Connaître le prospect et nouer une relation de confiance.

Il y a des pratiques et des comportements universels en matière commerciale. Mais la spécificité des produits et la nature du marché exigent parfois une démarche particulière. Directeur commercial de Lafarge Plâtres Maroc, Mamoun Tahiri explique sa méthode. Détails.

Combien de commerciaux avez-vous dans votre entreprise ?
J’anime une équipe de 11 personnes réparties entre les fonctions marketing, le technico-commercial, la force de vente, l’agence commerciale et l’administration des ventes.
 
Quelle est votre approche commerciale sur le marché ?
Nous avons l’ambition d’être le leader du marché du plâtre au Maroc. Pour cela, notre approche commerciale consiste avant tout à comprendre les besoins et les attentes du marché en matière de gamme de produits et de services et d’anticiper sur les évolutions futures du marché.
L’objectif est d’avoir la connaissance la plus complète possible de nos clients, de nos prospects et des utilisateurs finaux de nos solutions à base de plâtre (plâtres de construction, mortier de plâtre, plaques de plâtre..). Cette connaissance fine du marché nous permet par la suite de mettre en œuvre une segmentation clients et de déployer une offre de produits et de services spécifique à chacun des segments de clientèle.
Je suis par ailleurs convaincu que le succès de la mise en œuvre d’une stratégie commerciale passe par l’implication, en amont, des équipes (commercial et usine) dans l’élaboration des plans d’action orientés autour de la fidélisation de nos clients.

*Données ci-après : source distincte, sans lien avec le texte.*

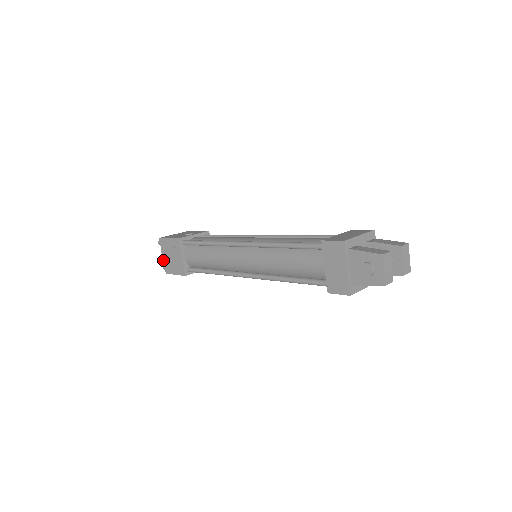
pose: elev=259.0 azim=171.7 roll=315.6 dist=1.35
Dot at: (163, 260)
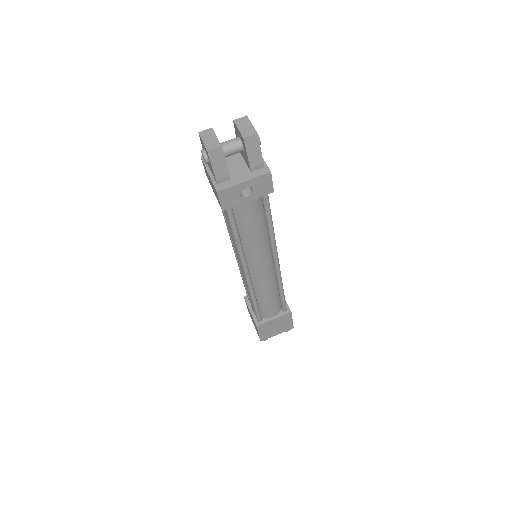
Dot at: occluded
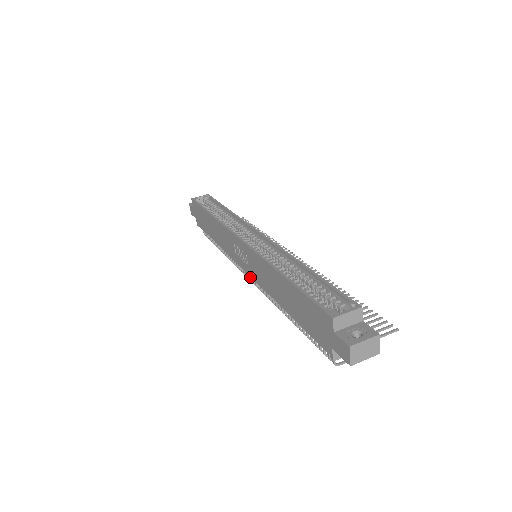
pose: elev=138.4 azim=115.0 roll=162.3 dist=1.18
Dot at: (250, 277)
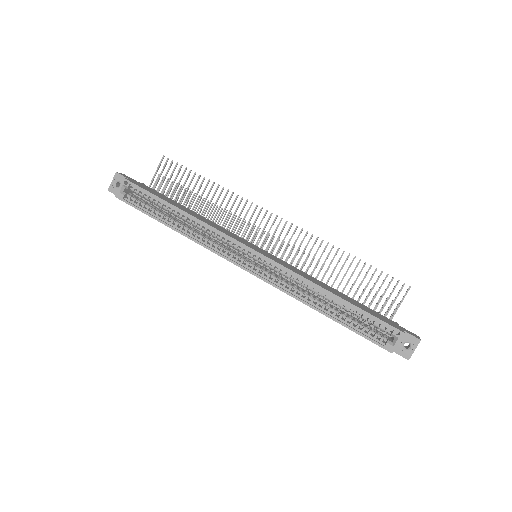
Dot at: occluded
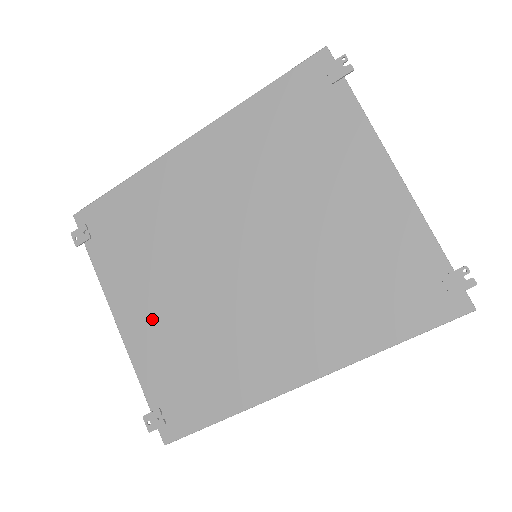
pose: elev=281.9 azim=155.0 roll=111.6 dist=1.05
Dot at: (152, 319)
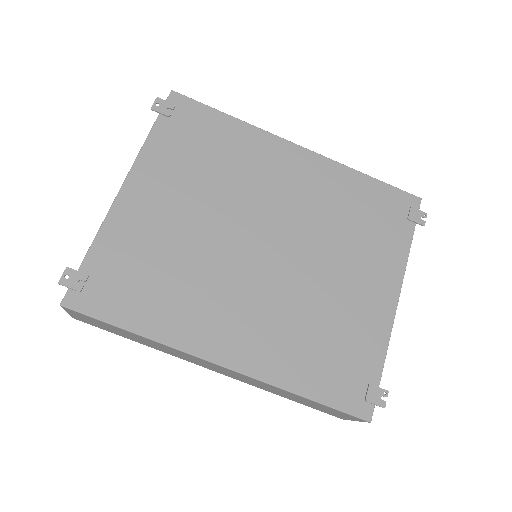
Dot at: (155, 213)
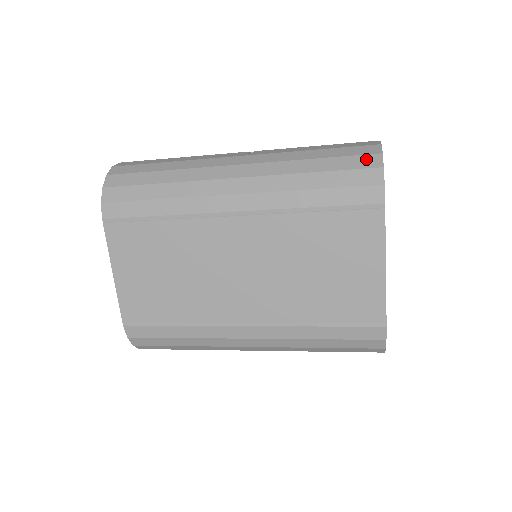
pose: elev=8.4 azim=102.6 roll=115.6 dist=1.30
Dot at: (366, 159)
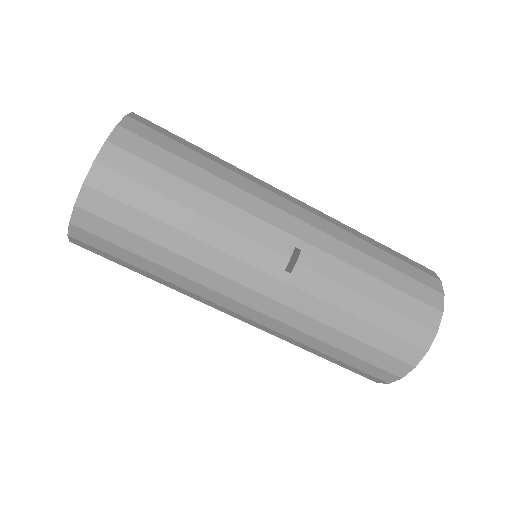
Dot at: occluded
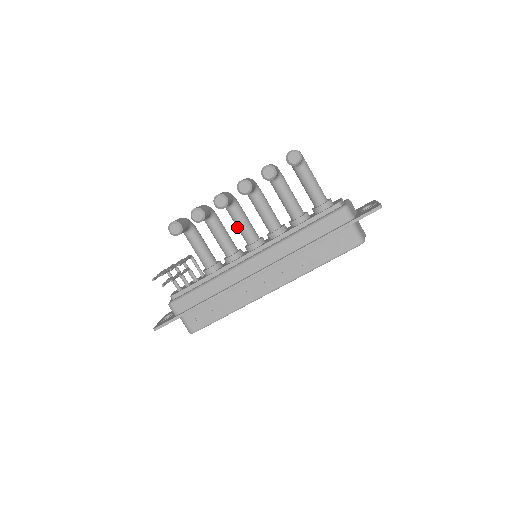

Comment vous vous y prenez pour conquérir de nouveaux  clients ?
A mon sens, le pré-requis est de recueillir, avant le premier contact, un maximum d’informations aussi bien sur le contexte concurrentiel du marché régional ciblé que sur le prospect en question.
Pour un premier contact, il est à mon sens important que le commercial évite de se focaliser sur la concrétisation de la vente. En phase de conquête, j’estime que la priorité est de connaître le prospect et de créer une relation de confiance, avant même que la relation commerciale ne soit établie.

Quelles sont généralement les difficultés rencontrées par les commerciaux ?
Dans un contexte où les objectifs de vente sont ambitieux et où la trésorerie de nos clients est relativement tendue, il est parfois difficile pour un commercial d’arbitrer entre l’objectif de recouvrement et l’objectif de ventes.L’autre difficulté réside dans la capacité des équipes commerciales à s’organiser pour gérer simultanément plusieurs priorités opérationnelles (prospection, prescription, négociation, recouvrement..).

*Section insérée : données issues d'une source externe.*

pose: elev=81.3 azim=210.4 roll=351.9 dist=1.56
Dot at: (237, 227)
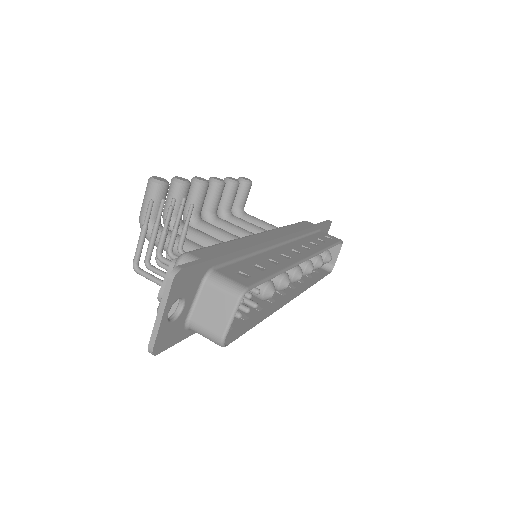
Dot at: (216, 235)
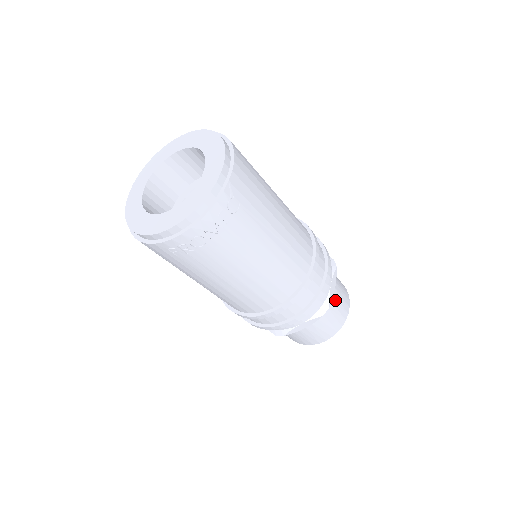
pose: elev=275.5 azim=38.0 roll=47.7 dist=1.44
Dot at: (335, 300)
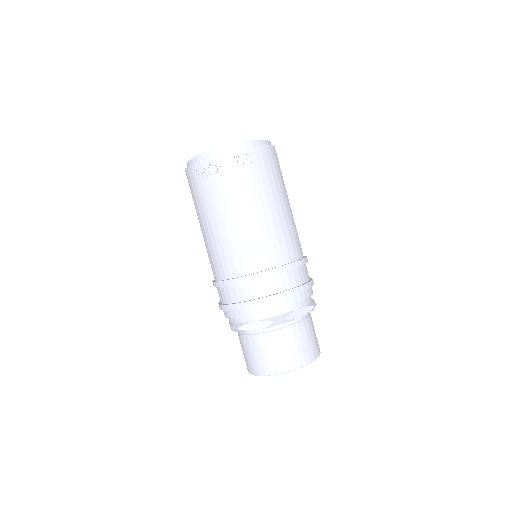
Dot at: (298, 334)
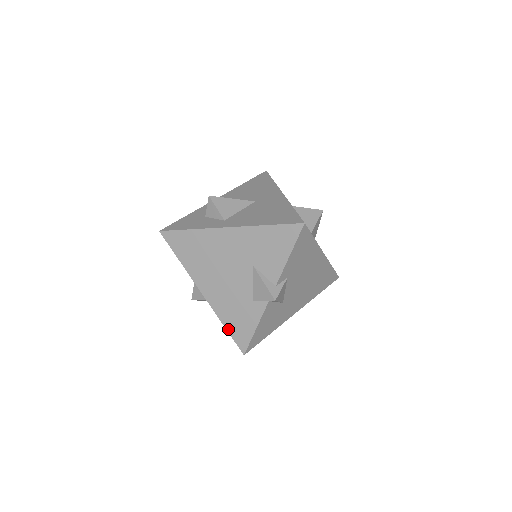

Aujourd’hui, internet et notamment les réseaux sociaux sont de plus en plus utilisés pour communiquer ou démarcher des clients, utilisez-vous ces médias pour faire de la prospection ?
L’intensité d’utilisation des nouvelles technologies dépend de la nature des produits commercialisés. J’avoue que l’utilisation d’internet pour la prospection de nouveaux clients locaux est aujourd’hui assez limitée. S’agissant du développement à l’export, nous utilisons davantage internet (à travers des sites spécialisés) pour identifier les prospects éventuels, notamment sur le marché africain.